Posted by Sandhya Lele in Health, Politics, Psychology, Sex

≈ 6 Comments

Tags

American Psychological Association, Donald Trump, expressive individualism, gender, identity, Lady Gaga, Laura Edwards-Leeper, United States

Being gender-fluid, in a certain sense I transition and detransition my gender every week (just not medically). It feels only natural to me to think that people who’d undergone full-time or medical transition might come to regret it or decide it wasn’t for them. The core idea underlying the trans movement is expressive individualism: you should be able to express your true self. So surely, if you thought you were one gender and then realized you were another, that’s something the movement should affirm. And yet, sadly, it seems that much of the trans movement not only does not affirm such a position, but views it as a threat.

Kinnon MacKinnon. Image from York University.

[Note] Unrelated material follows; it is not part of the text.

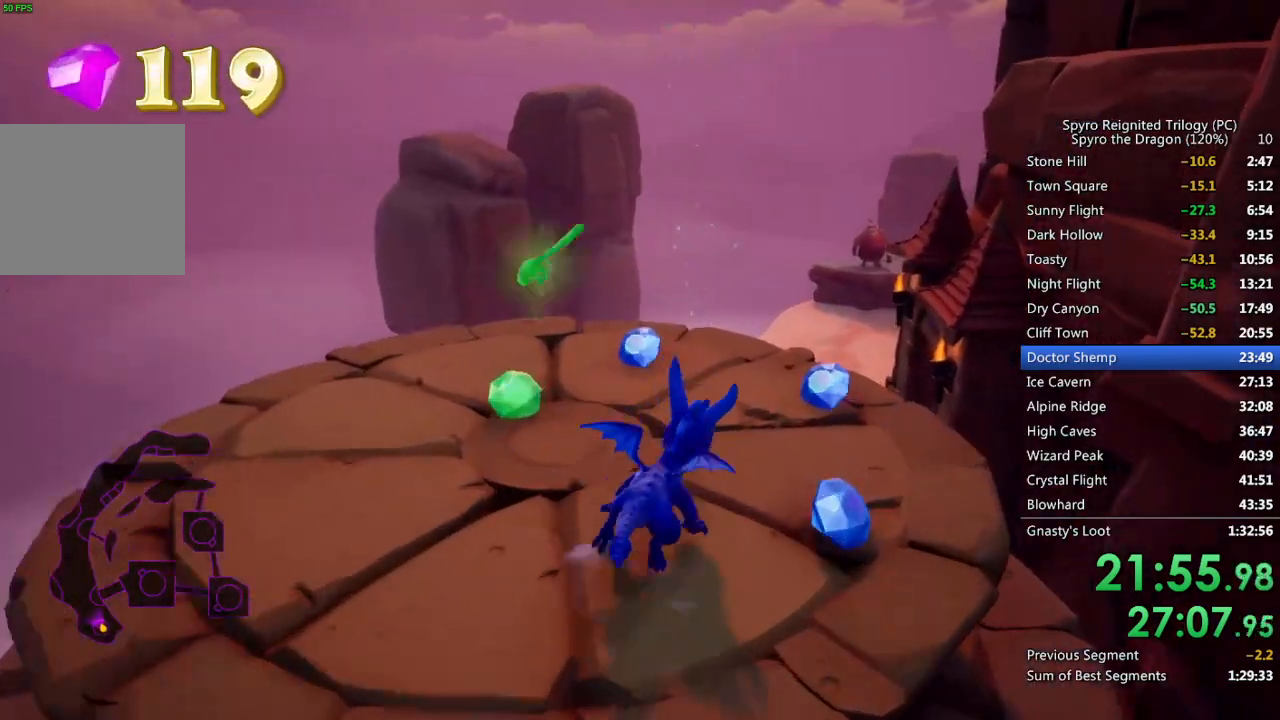
{"buttons": ["SQUARE"], "left_stick": "up-left", "right_stick": "center", "events": [[83, "left_stick", "up-left"], [250, "right_stick", "center"], [450, "SQUARE", "down"]]}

This Reuters report notes that online detransitioners often face “members of the transgender community telling them to ‘shut up’ and even sending death threats.” The work of Kinnon MacKinnon, the most prominent academic studying detransition, gets denounced as “transphobic”. True, right-wing groups hold up detransitioners to advance a political agenda against youth medical transition; they’re happy that detransitioners are convenient to that agenda. But when trans activists are denouncing research on detransition as transphobic and sending death threats to detransitioners, it’s simply laughable to claim that they are doing anything different! For both the right-wingers and the trans activists, the agenda comes first and the people second. Detransitioners are forced into taking a position I’ve too often found myself in in a variety of regards: I’m sorry that my existence is inconvenient to your narrative.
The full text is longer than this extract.